Riesgos de Huevos Crudos
Es importante cocinar bien los huevos, que ni la yema ni la clara queden crudas, ya que los huevos crudos pueden contener salmonela, una bacteria que puede intoxicar y causar problemas estomacales. Hoy en día existen huevos pasteurizados que reducen esta posibilidad.
Cómo Elegir y Conservar los Huevos
Un huevo en mal estado puede arruinar todos los planes. Es importante saber elegirlos y conservarlos adecuadamente:
- Fecha de caducidad: Algunos la tienen en la cáscara, pero en otros se encuentra en la caja de cartón. Es vital saber cuándo caducan para elegir los más frescos.
- Malos olores: Si los huevos huelen mal, se deben evitar.
- Cáscaras quebradas: Las bacterias pueden entrar a los huevos a través de pequeñas fisuras. Si se observan cáscaras rotas o con grietas, es mejor buscar otros.
Los huevos necesitan estar en un lugar seco y sin cambios bruscos de temperatura. La ventaja de dejarlos en el refrigerador es que se hallan las características necesarias para su conservación.
Cómo hacer huevos hervidos perfectos🔥 (GUÍA DEFINITIVA TIPOS DE COCCIÓN)
Usos Culinarios de los Huevos Cocidos
Los huevos cocidos son un ingrediente fundamental en muchas preparaciones y pueden ser utilizados de diversas maneras:
- Acompañamiento en ensaladas: Son perfectos en ensaladas de todo tipo, como la ensalada campera de patatas tradicional, la ensalada murciana de tomate (moje o mojete), la ensalada de pasta fría con salmón o la ensaladilla rusa.
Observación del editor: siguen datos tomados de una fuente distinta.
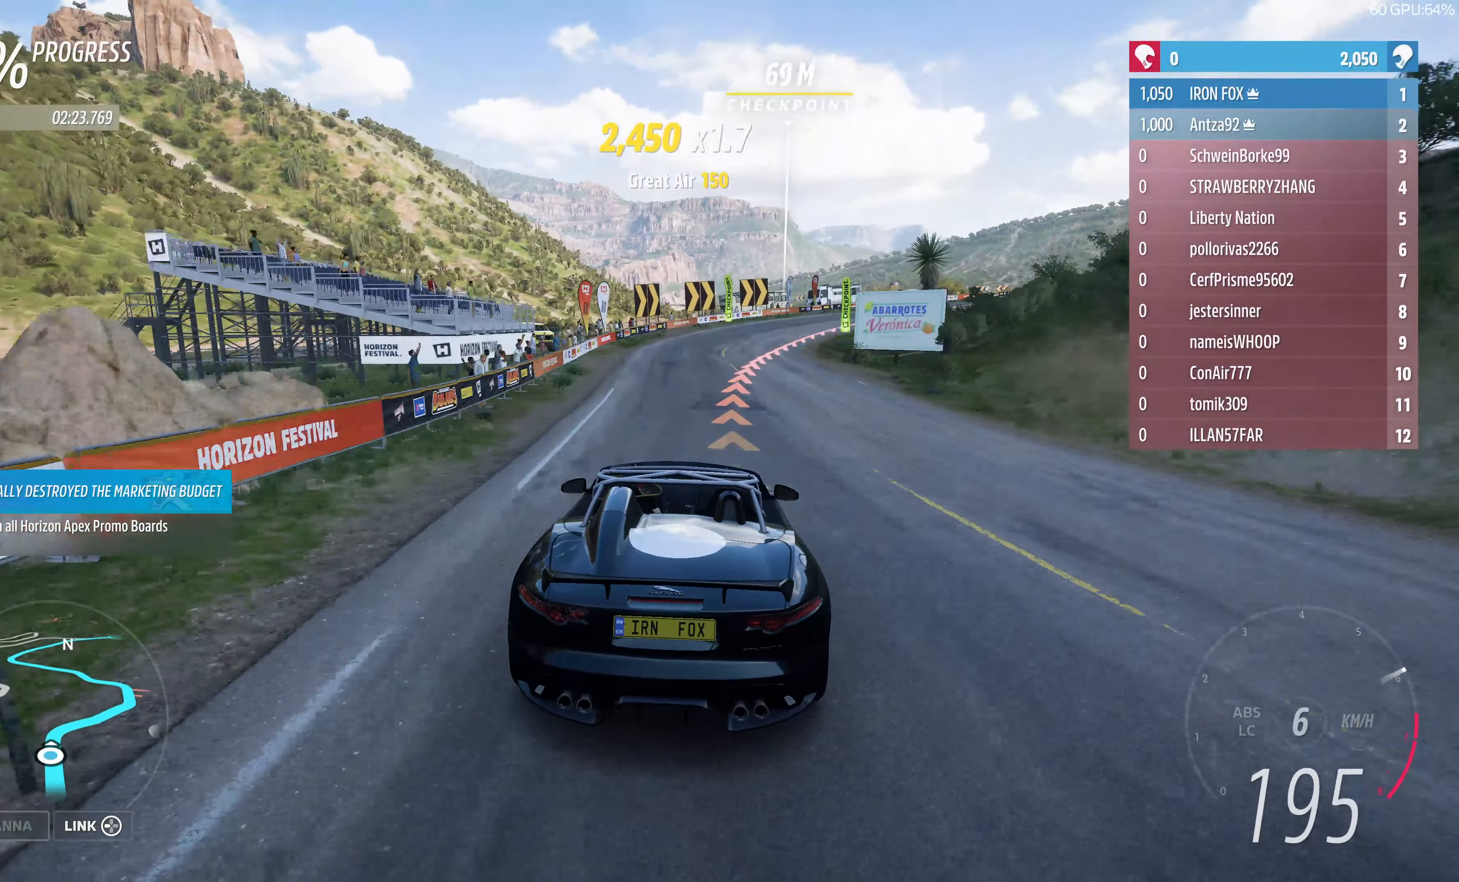
{"buttons": [], "left_stick": "up-right", "right_stick": "center", "events": [[133, "left_stick", "up-right"]]}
- Sándwiches y bocadillos: Ideales en sándwiches vegetales con atún y mayonesa.
- Rellenos: Presentes en rellenos para diversas recetas como las empanadillas de atún, huevo y tomate caseras, los huevos rellenos de atún y tomate o los calamares rellenos de carne en salsa.
- Aperitivos o primeros platos: Fundamentales acompañando aperitivos como el salmorejo cordobés tradicional o el bacalao al ajoarriero.
Los huevos duros, una vez fríos, se pueden guardar en la nevera sin problemas durante una semana (más allá de 7 días empiezan a perder sabor) y utilizarlos para diferentes recetas y desayunos.